The gender pay gap is real and over a third may very be due to workplace bias (whether intentional or not), negotiation gaps between men and women and/or other unobserved worker characteristics, according to new research.
The report from Glassdoor, a jobs and recruiting marketplace, confirms a significant gender pay gap between men and women in the United Kingdom, United States, Australia, Germany and France. It is based on a unique data set of more than 534,000 salary reports, shared on Glassdoor by online employees, which includes pay data down to specific job title and company name.
This has enabled Glassdoor to understand both the “unadjusted” and “adjusted” pay gap in each country.
Glassdoor says the unadjusted pay gap between men and women in the UK is 22.9 percent, meaning women earn, on average, 77p for every £1 men earn. When adding statistical controls for age, education and years of experience are done, the data show the gap compresses to 15 percent. And, when additional controls for occupation, industry, location, year, company and job title are factored in, the pay gap in the UK becomes 5.5 percent, revealing the adjusted pay gap. The study found similar differences between the unadjusted and adjusted pay gaps in each country it analysed.
“The gender pay gap is real, and Glassdoor’s comprehensive study helps us better understand just how significant this gap is across multiple countries,” said Dr Andrew Chamberlain, chief economist of Glassdoor, Inc.
Glassdoor researchers found that the majority of the overall UK pay gap can be explained, while 36 percent of the overall pay gap cannot be explained. It says this means the unexplained pay gap may very well be attributed to workplace bias (whether intentional or not), negotiation gaps between men and women and/or other unobserved worker characteristics.

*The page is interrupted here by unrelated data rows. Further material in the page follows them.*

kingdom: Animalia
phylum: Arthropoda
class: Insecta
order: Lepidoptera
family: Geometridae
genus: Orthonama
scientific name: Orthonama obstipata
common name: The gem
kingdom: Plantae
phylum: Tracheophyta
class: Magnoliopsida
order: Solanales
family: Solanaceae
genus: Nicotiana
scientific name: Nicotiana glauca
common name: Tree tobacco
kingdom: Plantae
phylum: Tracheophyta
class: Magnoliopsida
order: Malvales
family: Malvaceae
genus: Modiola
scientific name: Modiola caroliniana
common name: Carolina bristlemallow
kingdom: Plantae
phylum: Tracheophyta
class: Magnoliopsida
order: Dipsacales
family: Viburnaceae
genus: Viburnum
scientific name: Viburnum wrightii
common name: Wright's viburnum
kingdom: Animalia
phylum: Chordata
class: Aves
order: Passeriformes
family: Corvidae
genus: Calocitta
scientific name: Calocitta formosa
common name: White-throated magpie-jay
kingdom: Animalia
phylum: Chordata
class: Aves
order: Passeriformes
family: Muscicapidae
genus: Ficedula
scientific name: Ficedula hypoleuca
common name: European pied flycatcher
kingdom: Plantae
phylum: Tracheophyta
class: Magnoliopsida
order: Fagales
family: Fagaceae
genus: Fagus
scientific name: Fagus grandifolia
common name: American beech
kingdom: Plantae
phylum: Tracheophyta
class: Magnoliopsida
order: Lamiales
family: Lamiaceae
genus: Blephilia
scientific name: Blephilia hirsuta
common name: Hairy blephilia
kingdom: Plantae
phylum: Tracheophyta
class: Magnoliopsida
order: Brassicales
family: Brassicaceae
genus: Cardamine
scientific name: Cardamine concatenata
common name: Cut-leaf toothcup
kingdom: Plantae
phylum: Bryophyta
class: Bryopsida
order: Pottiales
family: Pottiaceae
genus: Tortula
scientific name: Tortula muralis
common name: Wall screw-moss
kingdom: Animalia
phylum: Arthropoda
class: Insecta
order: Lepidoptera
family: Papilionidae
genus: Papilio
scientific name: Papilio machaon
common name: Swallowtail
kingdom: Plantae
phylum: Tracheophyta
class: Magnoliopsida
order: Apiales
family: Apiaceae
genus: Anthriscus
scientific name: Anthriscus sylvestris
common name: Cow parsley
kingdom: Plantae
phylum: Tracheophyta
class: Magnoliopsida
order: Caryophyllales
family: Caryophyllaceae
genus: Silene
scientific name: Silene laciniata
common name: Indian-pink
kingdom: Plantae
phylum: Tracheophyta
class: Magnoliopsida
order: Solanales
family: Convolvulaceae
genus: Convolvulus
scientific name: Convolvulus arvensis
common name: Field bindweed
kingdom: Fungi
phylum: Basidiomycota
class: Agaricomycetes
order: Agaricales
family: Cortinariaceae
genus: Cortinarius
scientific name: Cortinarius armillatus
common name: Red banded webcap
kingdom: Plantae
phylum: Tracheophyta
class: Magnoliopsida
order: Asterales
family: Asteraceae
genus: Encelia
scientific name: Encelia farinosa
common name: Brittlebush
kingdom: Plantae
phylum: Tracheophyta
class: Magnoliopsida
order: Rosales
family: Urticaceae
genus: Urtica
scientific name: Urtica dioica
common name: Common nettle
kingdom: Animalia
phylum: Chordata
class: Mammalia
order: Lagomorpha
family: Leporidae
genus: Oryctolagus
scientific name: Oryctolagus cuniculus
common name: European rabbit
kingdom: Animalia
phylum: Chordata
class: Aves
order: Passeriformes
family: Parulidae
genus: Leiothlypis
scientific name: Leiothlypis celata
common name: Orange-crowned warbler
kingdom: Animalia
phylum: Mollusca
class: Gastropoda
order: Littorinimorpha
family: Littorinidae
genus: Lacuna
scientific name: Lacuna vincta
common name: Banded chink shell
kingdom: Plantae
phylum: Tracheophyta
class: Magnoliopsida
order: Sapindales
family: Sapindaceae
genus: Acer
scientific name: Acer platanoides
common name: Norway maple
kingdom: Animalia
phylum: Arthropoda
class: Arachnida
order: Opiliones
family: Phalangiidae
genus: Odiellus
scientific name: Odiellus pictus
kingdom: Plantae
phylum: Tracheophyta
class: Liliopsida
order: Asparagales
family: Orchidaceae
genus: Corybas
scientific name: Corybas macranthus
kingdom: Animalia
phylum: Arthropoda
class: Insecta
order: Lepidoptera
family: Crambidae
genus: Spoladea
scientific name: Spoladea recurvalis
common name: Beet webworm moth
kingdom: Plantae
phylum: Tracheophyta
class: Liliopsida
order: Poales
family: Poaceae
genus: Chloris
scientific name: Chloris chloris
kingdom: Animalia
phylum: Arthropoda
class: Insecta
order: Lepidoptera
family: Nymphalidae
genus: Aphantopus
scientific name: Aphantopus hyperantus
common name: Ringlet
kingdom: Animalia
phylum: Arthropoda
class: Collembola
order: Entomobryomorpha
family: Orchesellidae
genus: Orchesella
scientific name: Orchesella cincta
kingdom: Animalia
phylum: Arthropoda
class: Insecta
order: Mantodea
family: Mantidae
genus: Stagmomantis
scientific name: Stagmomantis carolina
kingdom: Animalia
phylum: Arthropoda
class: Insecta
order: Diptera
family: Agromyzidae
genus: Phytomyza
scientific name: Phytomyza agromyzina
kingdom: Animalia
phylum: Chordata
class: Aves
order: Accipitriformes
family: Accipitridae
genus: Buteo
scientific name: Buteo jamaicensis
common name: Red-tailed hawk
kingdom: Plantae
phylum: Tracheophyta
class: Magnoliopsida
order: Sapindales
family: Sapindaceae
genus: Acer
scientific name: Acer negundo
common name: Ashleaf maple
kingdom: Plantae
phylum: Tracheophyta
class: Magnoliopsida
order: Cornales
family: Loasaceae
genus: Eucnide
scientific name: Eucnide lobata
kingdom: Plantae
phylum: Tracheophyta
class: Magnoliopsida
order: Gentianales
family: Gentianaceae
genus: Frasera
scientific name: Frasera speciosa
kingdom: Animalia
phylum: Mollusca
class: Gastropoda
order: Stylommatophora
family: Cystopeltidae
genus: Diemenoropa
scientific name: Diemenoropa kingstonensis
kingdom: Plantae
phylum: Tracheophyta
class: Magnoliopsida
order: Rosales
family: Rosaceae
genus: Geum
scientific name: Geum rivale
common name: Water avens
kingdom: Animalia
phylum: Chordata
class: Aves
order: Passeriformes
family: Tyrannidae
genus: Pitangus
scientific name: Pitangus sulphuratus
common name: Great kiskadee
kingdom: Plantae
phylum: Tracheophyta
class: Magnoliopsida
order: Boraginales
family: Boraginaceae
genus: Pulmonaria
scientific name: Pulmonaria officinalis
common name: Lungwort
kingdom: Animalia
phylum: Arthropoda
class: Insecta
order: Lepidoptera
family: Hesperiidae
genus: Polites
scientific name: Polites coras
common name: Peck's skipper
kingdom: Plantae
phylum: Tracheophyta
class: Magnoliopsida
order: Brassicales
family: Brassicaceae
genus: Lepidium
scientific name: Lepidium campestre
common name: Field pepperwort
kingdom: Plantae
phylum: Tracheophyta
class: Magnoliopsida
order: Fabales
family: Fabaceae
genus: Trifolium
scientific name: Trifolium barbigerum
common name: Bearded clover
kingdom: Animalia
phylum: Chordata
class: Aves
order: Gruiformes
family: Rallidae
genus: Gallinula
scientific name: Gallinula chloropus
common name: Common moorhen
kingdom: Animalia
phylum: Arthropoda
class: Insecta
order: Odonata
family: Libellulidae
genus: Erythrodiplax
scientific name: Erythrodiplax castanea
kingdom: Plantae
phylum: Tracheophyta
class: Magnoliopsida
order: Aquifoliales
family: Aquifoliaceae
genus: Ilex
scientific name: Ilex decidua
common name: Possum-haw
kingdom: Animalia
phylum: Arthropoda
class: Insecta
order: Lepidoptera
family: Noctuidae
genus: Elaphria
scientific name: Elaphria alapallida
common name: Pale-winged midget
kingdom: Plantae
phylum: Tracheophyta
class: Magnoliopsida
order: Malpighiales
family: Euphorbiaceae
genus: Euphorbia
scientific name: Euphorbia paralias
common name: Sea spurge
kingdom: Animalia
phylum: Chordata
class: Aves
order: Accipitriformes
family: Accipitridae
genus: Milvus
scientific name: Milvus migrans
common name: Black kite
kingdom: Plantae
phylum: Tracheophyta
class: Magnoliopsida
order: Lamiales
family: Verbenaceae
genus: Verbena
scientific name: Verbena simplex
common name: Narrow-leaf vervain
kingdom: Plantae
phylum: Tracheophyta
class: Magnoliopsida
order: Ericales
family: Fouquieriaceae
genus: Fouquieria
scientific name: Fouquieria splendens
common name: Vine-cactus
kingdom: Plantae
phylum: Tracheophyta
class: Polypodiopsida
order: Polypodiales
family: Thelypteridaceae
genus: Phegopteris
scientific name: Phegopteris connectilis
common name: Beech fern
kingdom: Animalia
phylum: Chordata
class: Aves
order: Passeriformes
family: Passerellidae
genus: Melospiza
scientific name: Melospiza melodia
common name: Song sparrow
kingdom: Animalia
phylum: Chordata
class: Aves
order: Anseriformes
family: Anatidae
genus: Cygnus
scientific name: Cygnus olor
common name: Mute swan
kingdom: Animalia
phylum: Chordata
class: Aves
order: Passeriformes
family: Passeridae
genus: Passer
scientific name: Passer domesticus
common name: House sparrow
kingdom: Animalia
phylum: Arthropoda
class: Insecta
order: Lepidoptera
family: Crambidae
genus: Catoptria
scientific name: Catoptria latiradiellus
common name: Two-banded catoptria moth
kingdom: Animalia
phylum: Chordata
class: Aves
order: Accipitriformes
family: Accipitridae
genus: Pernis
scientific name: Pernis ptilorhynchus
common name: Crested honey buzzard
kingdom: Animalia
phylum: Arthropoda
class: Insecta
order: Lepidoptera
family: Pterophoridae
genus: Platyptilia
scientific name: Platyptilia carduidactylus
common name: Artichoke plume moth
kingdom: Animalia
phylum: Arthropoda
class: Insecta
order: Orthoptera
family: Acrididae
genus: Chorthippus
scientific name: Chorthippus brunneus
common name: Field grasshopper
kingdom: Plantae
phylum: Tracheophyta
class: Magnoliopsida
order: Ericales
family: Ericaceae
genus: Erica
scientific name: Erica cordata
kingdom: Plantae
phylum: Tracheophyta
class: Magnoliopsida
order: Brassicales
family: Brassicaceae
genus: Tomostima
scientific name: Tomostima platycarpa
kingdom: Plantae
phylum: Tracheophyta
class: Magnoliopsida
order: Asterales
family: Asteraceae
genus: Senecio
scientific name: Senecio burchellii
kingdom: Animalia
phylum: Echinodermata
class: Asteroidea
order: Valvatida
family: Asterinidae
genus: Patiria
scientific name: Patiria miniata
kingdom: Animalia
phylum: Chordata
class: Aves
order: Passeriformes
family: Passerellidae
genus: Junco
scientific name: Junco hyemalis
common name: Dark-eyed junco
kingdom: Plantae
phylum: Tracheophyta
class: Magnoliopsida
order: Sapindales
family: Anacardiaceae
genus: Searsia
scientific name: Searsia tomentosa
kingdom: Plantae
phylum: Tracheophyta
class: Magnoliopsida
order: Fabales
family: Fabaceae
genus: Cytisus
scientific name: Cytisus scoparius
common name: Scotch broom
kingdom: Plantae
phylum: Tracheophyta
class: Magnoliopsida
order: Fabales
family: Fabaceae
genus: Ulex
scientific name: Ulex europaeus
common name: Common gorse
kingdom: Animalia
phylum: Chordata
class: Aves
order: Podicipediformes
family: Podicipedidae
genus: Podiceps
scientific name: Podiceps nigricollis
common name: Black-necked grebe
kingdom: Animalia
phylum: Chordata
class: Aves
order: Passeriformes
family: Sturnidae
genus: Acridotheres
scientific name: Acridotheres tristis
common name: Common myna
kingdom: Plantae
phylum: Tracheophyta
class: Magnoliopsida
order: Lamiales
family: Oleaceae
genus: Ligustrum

The study reveals that the largest contributing factor to the gender pay gap is explained by differences in how men and women sort into occupations and industries with varying earning potential. This finding is consistent across all five countries, and in the UK, it makes up more than one third of the unadjusted gender pay gap. This backs up academic research on social pressures affecting the qualifications and jobs men and women go into and on gender norms regarding caring roles which result in women doing more flexible jobs with lower pay. Less of the gap is explained by gender differences in education, age or years of experience, says Glassdoor.
“Women and men tend to pursue different career paths early in life and then sort into different industries and occupations, which, in large part, is due to a variety of societal expectations and traditional gender norms. This is the single largest factor we see contributing to today’s gender pay gap,” said Chamberlain.
“To help close the gender pay gap, we should focus on creating policies and programmes that provide women with more access to career development and training, such as pay negotiation skills, to support them throughout their lives in any job or field they choose to enter,” said Dawn Lyon, vice president of corporate affairs of Glassdoor, Inc. “Greater transparency around pay can also help eliminate pay gaps by making it easy to identify disparities and spark conversations with employers to ensure people are paid equally for equal work. Research has shown that companies that embrace salary transparency can also improve employee satisfaction in the long run, which boosts productivity.”